Overall, we showed that age-dependent SA signaling, and part of the SA accumulation, are positively associated with the enhanced disease resistance in both mature Arabidopsis and cotton leaves. This positions SA as a potentially conserved pathway regulating ontogenic resistance across woody and herbaceous species. As cotton displays both apical and axillary growth throughout the growing season, young cotton leaves are continuously available as a potential entry point for pathogen invasion. Given the diversity of SA biogenesis and signaling mechanisms (Ullah et al., 2023), further investigations of SA molecular components in cotton and other plants could shed lights on the conservation and divergence of SA-mediated ontogenic resistances.

Materials and methods

Plant material, growth conditions, and bacterial strains

For Arabidopsis, wild type, transgenic lines, and mutants utilized in this study were in a Columbia-0 (Col-0) genetic background. The plants were sown on Fafard #3 Mix propagation soil, and the planted seeds were placed under 4°C for 2 days before transferring to a growth room with a temperature of 22°C and 45% humidity. A short-day condition with a photoperiod of 9 h light and 15 h dark and 180 μmol m−2 s−1 was employed, and the lighting was provided by a 5:3 combination of white (USHIO F32T8/741) and red-enriched (interlectric F32/T8/WS Gro-Lite) fluorescent lights. Plant age was counted from the day when seeds were transferred to the growth room.
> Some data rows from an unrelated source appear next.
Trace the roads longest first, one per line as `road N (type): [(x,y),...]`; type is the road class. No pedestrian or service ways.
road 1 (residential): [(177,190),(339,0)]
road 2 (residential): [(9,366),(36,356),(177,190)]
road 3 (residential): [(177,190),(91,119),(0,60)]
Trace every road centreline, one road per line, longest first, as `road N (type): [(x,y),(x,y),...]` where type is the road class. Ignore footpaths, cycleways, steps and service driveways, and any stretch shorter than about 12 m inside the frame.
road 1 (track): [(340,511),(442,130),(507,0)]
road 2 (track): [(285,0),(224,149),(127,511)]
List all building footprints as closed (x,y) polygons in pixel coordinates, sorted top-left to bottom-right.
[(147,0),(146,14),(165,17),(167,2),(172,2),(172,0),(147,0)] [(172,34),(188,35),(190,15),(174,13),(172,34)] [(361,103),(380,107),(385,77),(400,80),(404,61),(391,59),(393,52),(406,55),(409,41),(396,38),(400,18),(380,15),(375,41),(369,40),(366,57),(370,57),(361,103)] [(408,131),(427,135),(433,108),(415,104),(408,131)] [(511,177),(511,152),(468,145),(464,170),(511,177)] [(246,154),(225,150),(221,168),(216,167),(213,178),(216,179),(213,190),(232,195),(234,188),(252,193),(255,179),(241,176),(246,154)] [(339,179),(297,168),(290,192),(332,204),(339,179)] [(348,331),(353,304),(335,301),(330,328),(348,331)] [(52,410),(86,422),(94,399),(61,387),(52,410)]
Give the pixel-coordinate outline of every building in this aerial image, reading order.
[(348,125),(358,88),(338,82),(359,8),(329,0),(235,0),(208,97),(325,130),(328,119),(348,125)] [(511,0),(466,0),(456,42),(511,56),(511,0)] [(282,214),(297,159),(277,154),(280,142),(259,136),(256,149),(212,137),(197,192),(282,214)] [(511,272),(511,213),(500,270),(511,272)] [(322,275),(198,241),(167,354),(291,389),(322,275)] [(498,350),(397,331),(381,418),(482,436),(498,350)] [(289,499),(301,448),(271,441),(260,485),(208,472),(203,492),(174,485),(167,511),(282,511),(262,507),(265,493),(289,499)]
Young, expanding, and mature leaves were collected from 5–7-week-old plants, using the same plants for each leaf age. These leaves were in adult stage beyond leaf 10. Under axenic conditions, plants grown on autoclaved 1/2 MS media had leaves harvested from 3-week-old plants in the same manner as those grown in soil.

For cotton, seeds of an Xcm-susceptible cotton cultivar Deltapine 1747NR B2XF (DP 1747NR B2XF) were sown (one to two seeds/pot) directly in SunGrow Professional growing potting mix (Farfard 3B, Sungro; Agawam, MA) in 9-cm pots. Pots were incubated in a growth chamber (Conviron A1000) with a 12-h day at 26°C and a 12-h night at 23°C.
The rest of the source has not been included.